The government says Lee compromised national security; Lee was arrested at a time when Congress expressed fear of the Chinese spies in U.S. nuclear labs.
In court documents filed in July, the Justice Department listed eight nations to which Lee wrote, apparently seeking employment: Australia, France, Germany, Hong Kong, Singapore, Switzerland, Taiwan and China.
The letters were sent in 1993, when Lee had begun to download nuclear secrets from the Los Alamos computers, according to papers filed at the U.S. District Court in Albuquerque.
The government has also said that Lee was involved in the design and simulation of nuclear weapons at a Chinese Institute.
Never charged with espionage
But Lee's supporters note that Lee has never been charged with espionage, proving that he is being prosecuted because of his race.

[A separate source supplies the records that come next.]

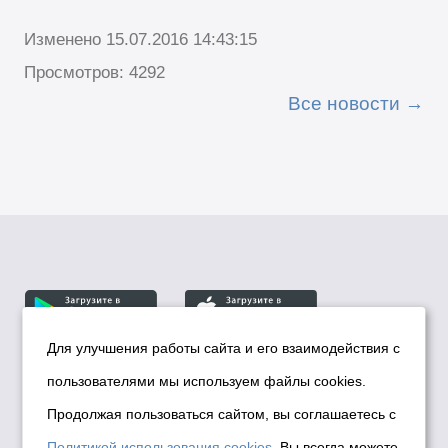
Изменено 15.07.2016 14:43:15
Просмотров: 4292
Все новости
Для улучшения работы сайта и его взаимодействия с
пользователями мы используем файлы cookies.
© Департамент информационной политики мэрии
города Новосибирска, 2026
Продолжая пользоваться сайтом, вы соглашаетесь с
Политика использования Cookies
Политикой использования cookies
. Вы всегда можете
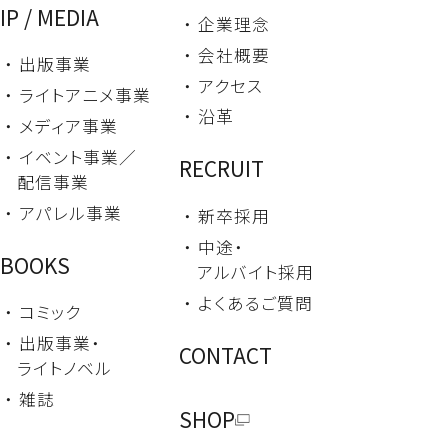
IP / MEDIA
・ 企業理念
・ 会社概要
・ 出版事業
・ アクセス
・ ライトアニメ事業
・ 沿革
・ メディア事業
・ イベント事業／
RECRUIT
配信事業
・ アパレル事業
・ 新卒採用
・ 中途・
BOOKS
アルバイト採用
・ よくあるご質問
・ コミック
・ 出版事業・
CONTACT
ライトノベル
・ 雑誌
SHOP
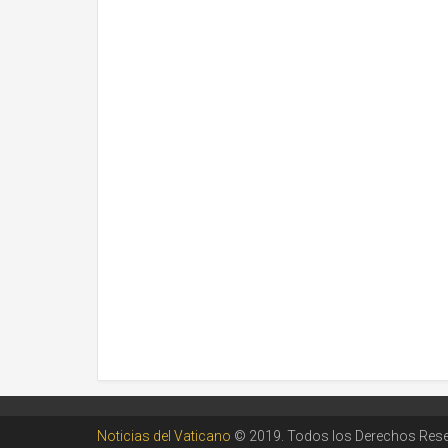
Noticias del Vaticano
© 2019. Todos los Derechos Res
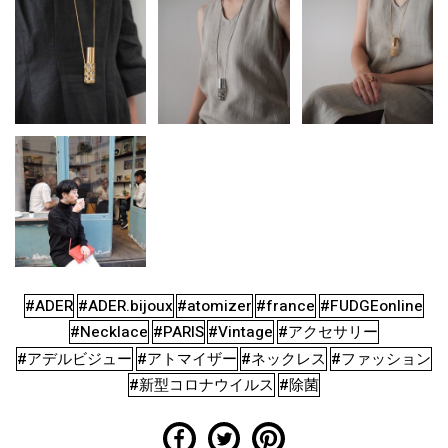
#ADER
#ADER.bijoux
#atomizer
#france
#FUDGEonline
#Necklace
#PARIS
#Vintage
#アクセサリー
#アデルビジュー
#アトマイザー
#ネックレス
#ファッション
#新型コロナウイルス
#除菌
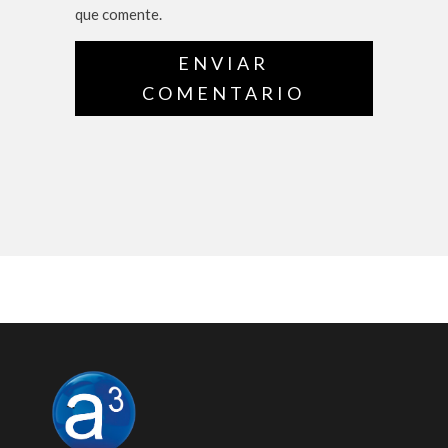
que comente.
ENVIAR
COMENTARIO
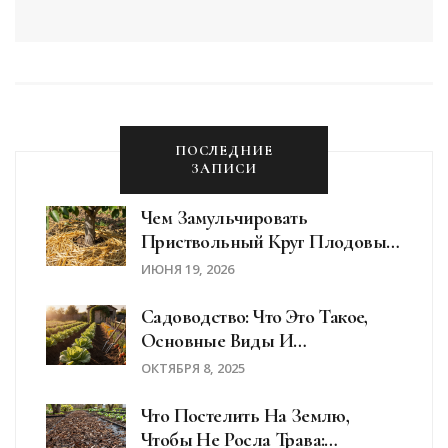
ПОСЛЕДНИЕ
ЗАПИСИ
Чем Замульчировать
Приствольный Круг Плодовых
Деревьев: Лучшие Материалы
ИЮНЯ 19, 2026
И Правила
Садоводство: Что Это Такое,
Основные Виды И
Практические Советы
ОКТЯБРЯ 8, 2025
Что Постелить На Землю,
Чтобы Не Росла Трава:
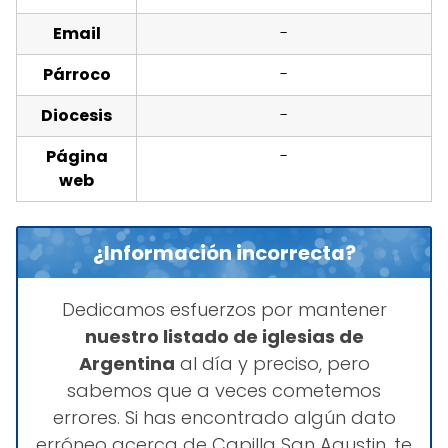
Email
-
Párroco
-
Diocesis
-
Página
-
web
¿Información incorrecta?
Dedicamos esfuerzos por mantener
nuestro listado de iglesias de
Argentina
al día y preciso, pero
sabemos que a veces cometemos
errores. Si has encontrado algún dato
erróneo acerca de Capilla San Agustin, te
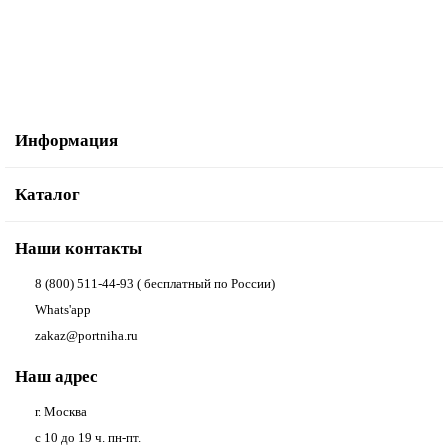
В корзину
Купить в один клик
Информация
Каталог
Наши контакты
8 (800) 511-44-93 ( бесплатный по России)
Whats'app
zakaz@portniha.ru
Наш адрес
г. Москва
с 10 до 19 ч. пн-пт.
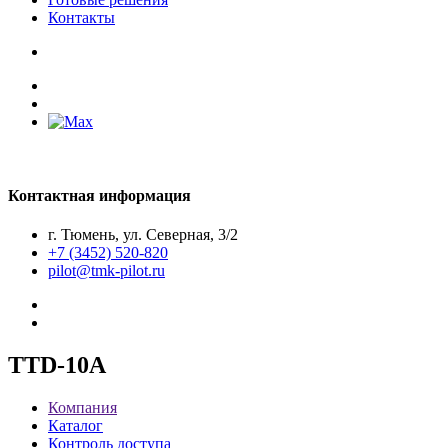
Контакты
Контактная информация
г. Тюмень, ул. Северная, 3/2
+7 (3452) 520-820
pilot@tmk-pilot.ru
TTD-10A
Компания
Каталог
Контроль доступа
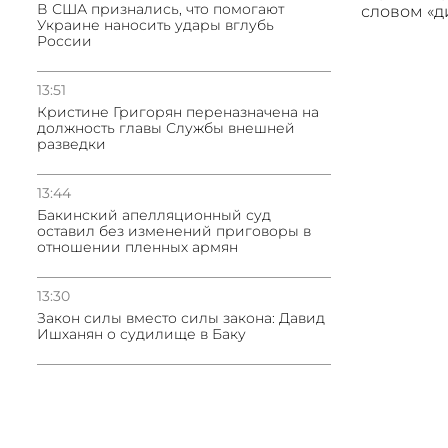
В США признались, что помогают
словом «
Украине наносить удары вглубь
России
13:51
Кристине Григорян переназначена на
должность главы Службы внешней
разведки
13:44
Бакинский апелляционный суд
оставил без изменений приговоры в
отношении пленных армян
13:30
Закон силы вместо силы закона: Давид
Ишханян о судилище в Баку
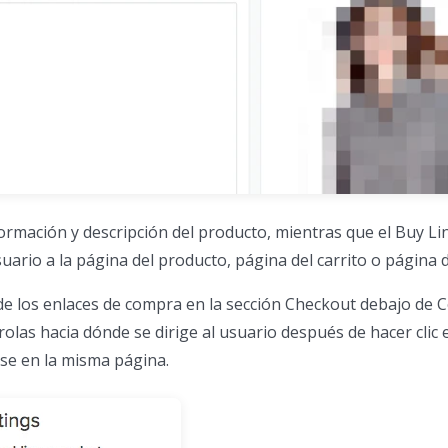
ormación y descripción del producto, mientras que el Buy Li
suario a la página del producto, página del carrito o página 
 de los enlaces de compra en la sección Checkout debajo de 
rolas hacia dónde se dirige al usuario después de hacer clic e
rse en la misma página.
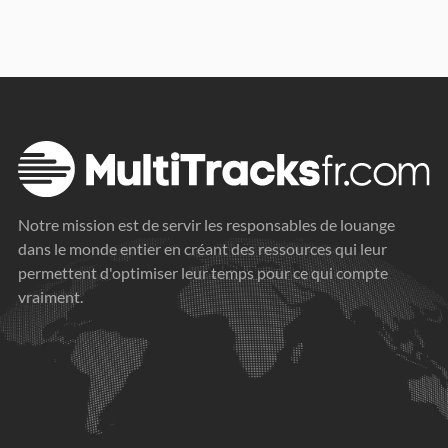
Notre mission est de servir les responsables de louange
dans le monde entier en créant des ressources qui leur
permettent d'optimiser leur temps pour ce qui compte
vraiment.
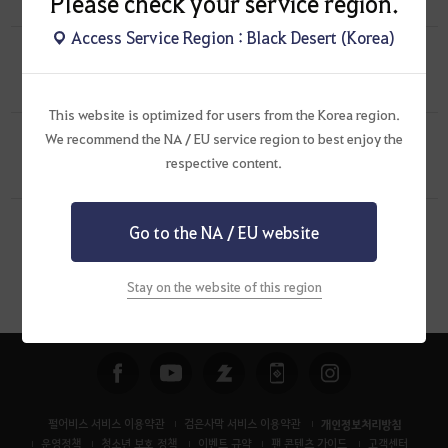
Please check your service region.
2020.02.25
0
772
Access Service Region : Black Desert (Korea)
[건의 게시판]
선박에 쥬크박스 달아주시거나, 선원들이 노래
부를수있게 부탁드립니다.
2
2020.02.04
1
982
This website is optimized for users from the Korea region.
[자유 게시판]
런처 실행후 패치잘되는데, 게임실행 누르면 인증오류
We recommend the NA / EU service region to best enjoy the
뜨네요. 해결법 아시는분?
0
respective content.
2019.12.11
1
1K
Go to the NA / EU website
1
Stay on the website of this region
펄어비스 서비스 이용약관
검은사막 서비스 이용약관
개인정보처리방침
운영정책
청소년 보호 정책
이벤트 규약
팬 콘텐츠 가이드
고객센터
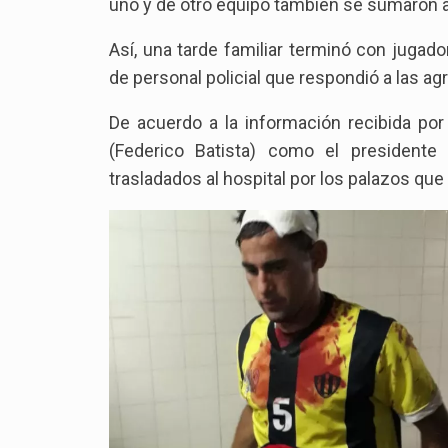
uno y de otro equipo también se sumaron a
Así, una tarde familiar terminó con jugad
de personal policial que respondió a las a
De acuerdo a la información recibida por
(Federico Batista) como el presidente
trasladados al hospital por los palazos que 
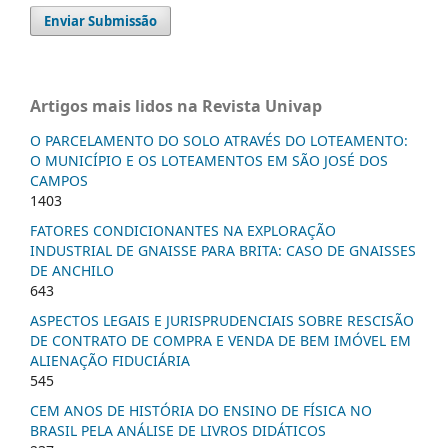
Enviar Submissão
Artigos mais lidos na Revista Univap
O PARCELAMENTO DO SOLO ATRAVÉS DO LOTEAMENTO:
O MUNICÍPIO E OS LOTEAMENTOS EM SÃO JOSÉ DOS
CAMPOS
1403
FATORES CONDICIONANTES NA EXPLORAÇÃO
INDUSTRIAL DE GNAISSE PARA BRITA: CASO DE GNAISSES
DE ANCHILO
643
ASPECTOS LEGAIS E JURISPRUDENCIAIS SOBRE RESCISÃO
DE CONTRATO DE COMPRA E VENDA DE BEM IMÓVEL EM
ALIENAÇÃO FIDUCIÁRIA
545
CEM ANOS DE HISTÓRIA DO ENSINO DE FÍSICA NO
BRASIL PELA ANÁLISE DE LIVROS DIDÁTICOS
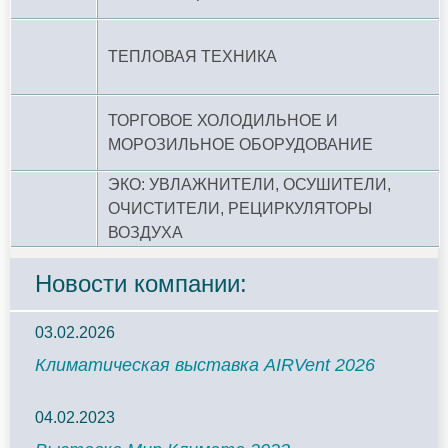
ТЕПЛОВАЯ ТЕХНИКА
ТОРГОВОЕ ХОЛОДИЛЬНОЕ И
МОРОЗИЛЬНОЕ ОБОРУДОВАНИЕ
ЭКО: УВЛАЖНИТЕЛИ, ОСУШИТЕЛИ,
ОЧИСТИТЕЛИ, РЕЦИРКУЛЯТОРЫ
ВОЗДУХА
Новости компании:
03.02.2026
Климатическая выставка AIRVent 2026
04.02.2023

In affidavits unsealed Thursday, two former government counterintelligence chiefs said they believe Lee was targeted because he is an Asian American. The same day, leaders of three prestigious scientific organizations expressed their objections to the government's treatment of Lee.
About 30 FBI agents and support personnel searched for more than 12 hours Thursday at Lee's home in the Los Alamos suburb of White Rock, looking for any sensitive scientific materials. The search was in advance of Lee's imminent release.
Parker twice denied bail before changing his mind last month. The reversal came after a senior FBI agent admitted he had given inaccurate or misleading testimony about Lee's alleged deceptions.
Under Parker's proposal, Lee would have remained under house arrest until his November 6 trial date, worn an electronic monitor, had his mail and phone calls monitored and left his home only to go to court or the Los Alamos lab with his attorney.